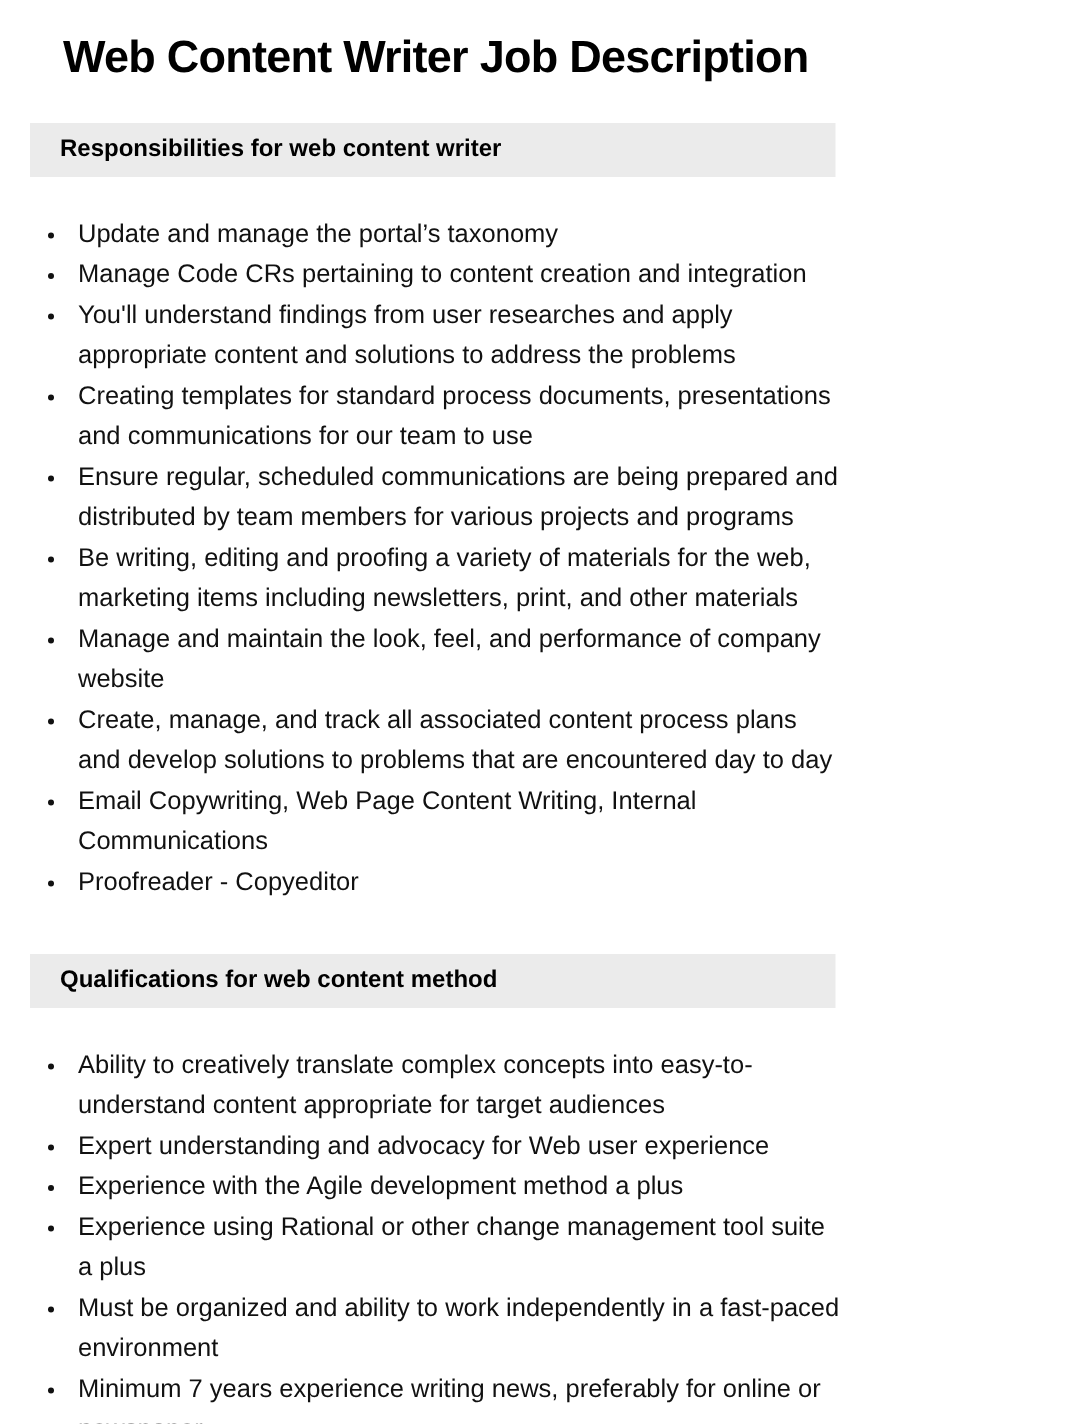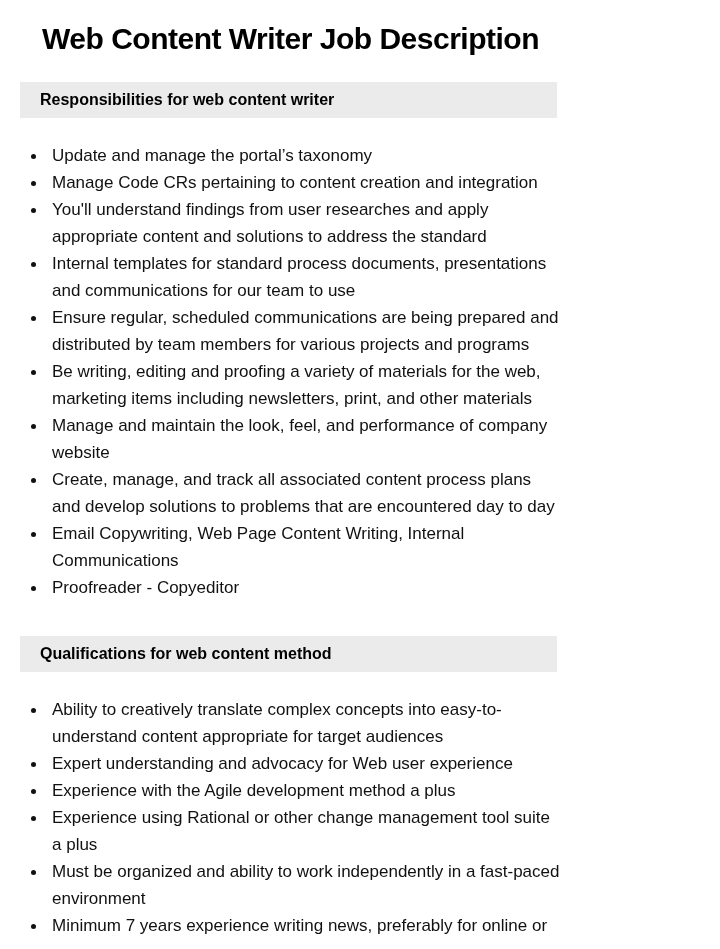"You'll understand findings from user" li { text: standard -> problems }
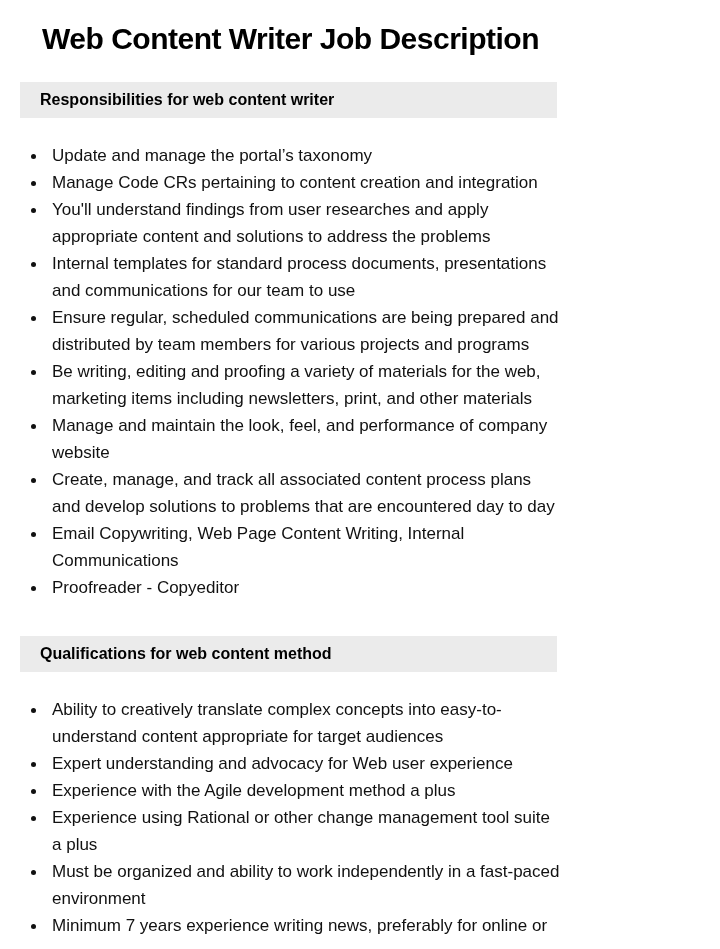"Internal templates for standard process" li { text: Internal -> Creating }
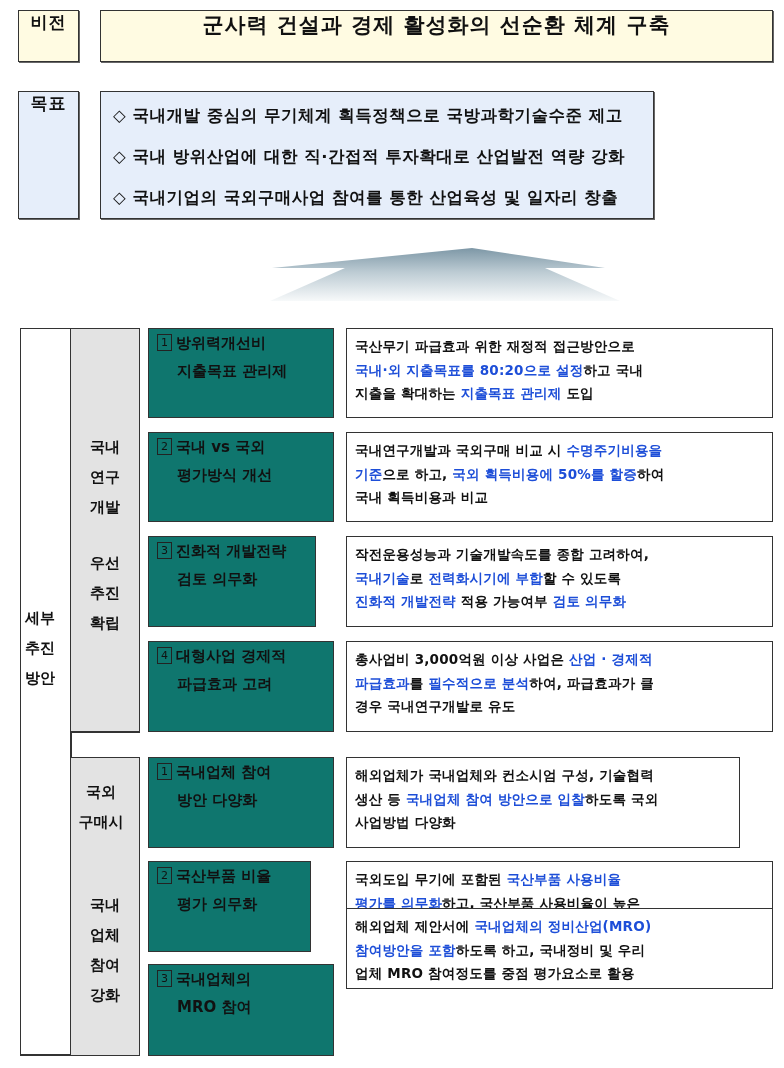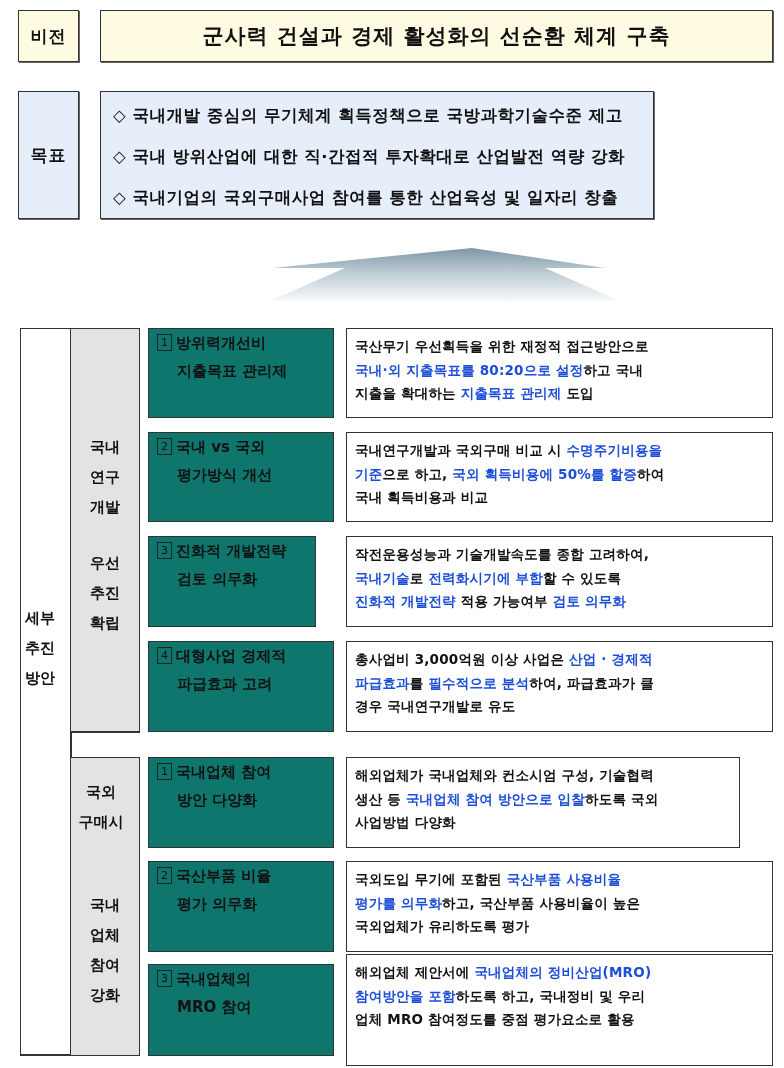"비전" .center { align-items: center -> flex-start }
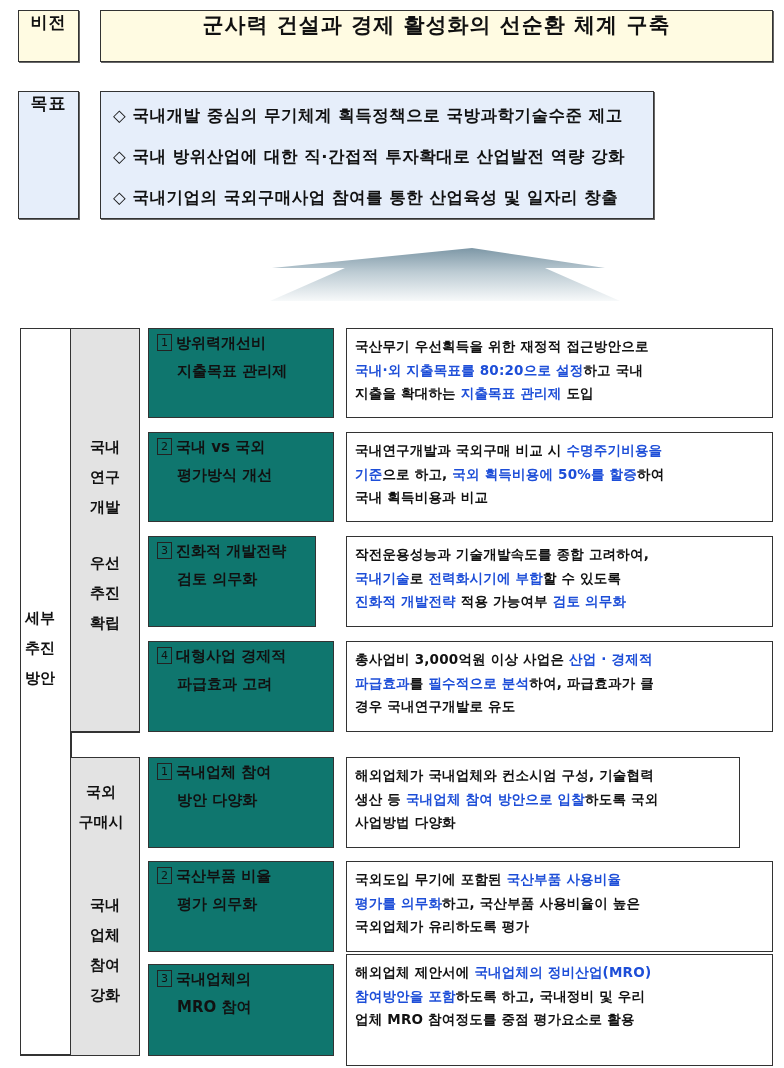"국산무기 우선획득을 위한 재정적 접근방안으로" span { text: 우선획득을 -> 파급효과 }
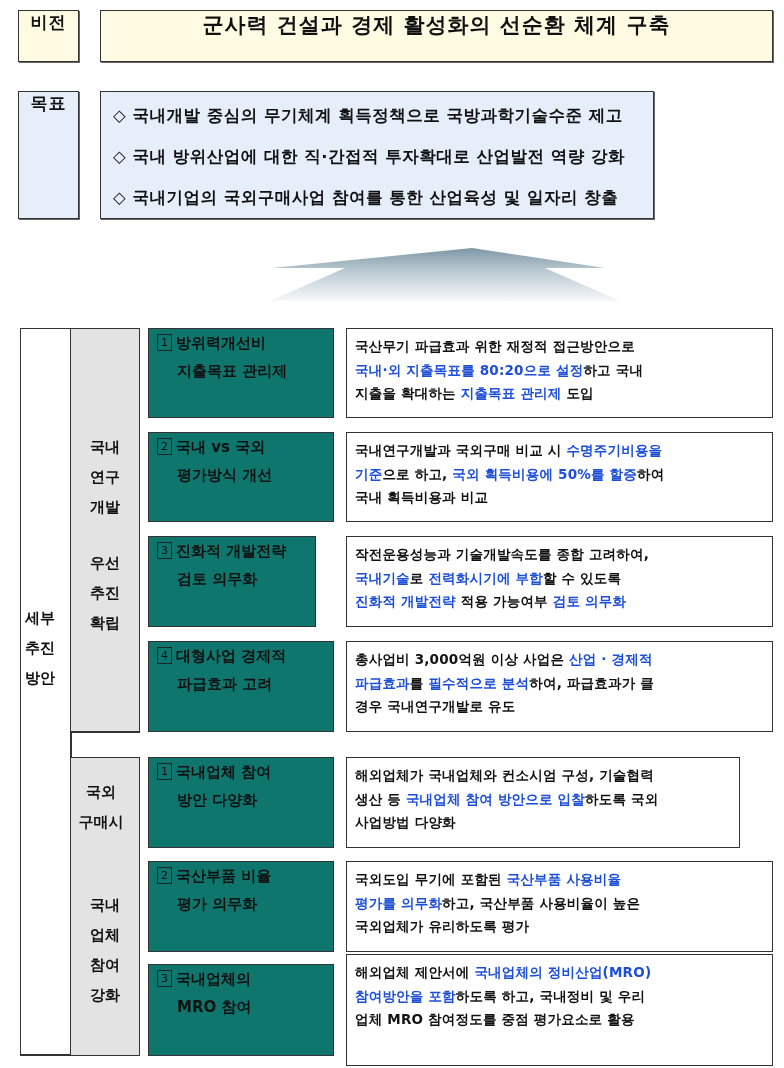"2 국산부품 비율" div.abs { width: 186px -> 163px }
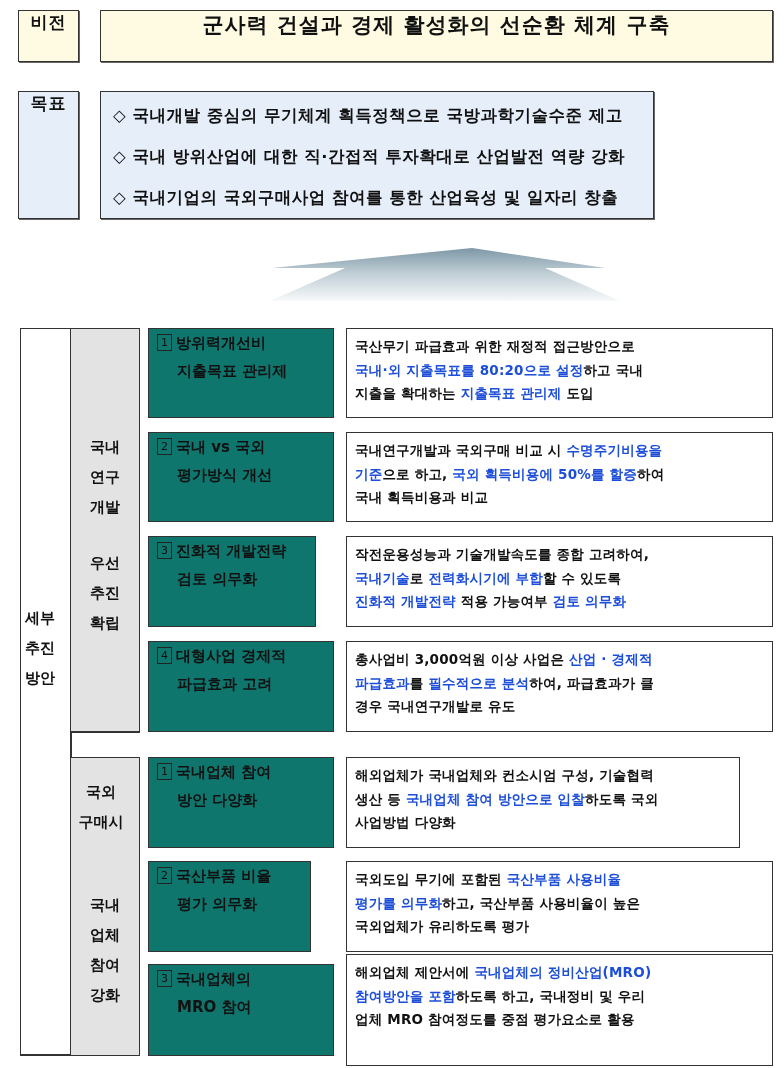"해외업체 제안서에 국내업체의 정비산업(MRO)" div.abs { height: 112px -> 81px; top: 954px -> 908px }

## Exercise aim
Restate word for word the lines starting at the one that contains "align-items: center ->" and ending at the last line of the data. Skip every picture.

## Task output
"비전" .center { align-items: center -> flex-start }
"국산무기 우선획득을 위한 재정적 접근방안으로" span { text: 우선획득을 -> 파급효과 }
"2 국산부품 비율" div.abs { width: 186px -> 163px }
"해외업체 제안서에 국내업체의 정비산업(MRO)" div.abs { height: 112px -> 81px; top: 954px -> 908px }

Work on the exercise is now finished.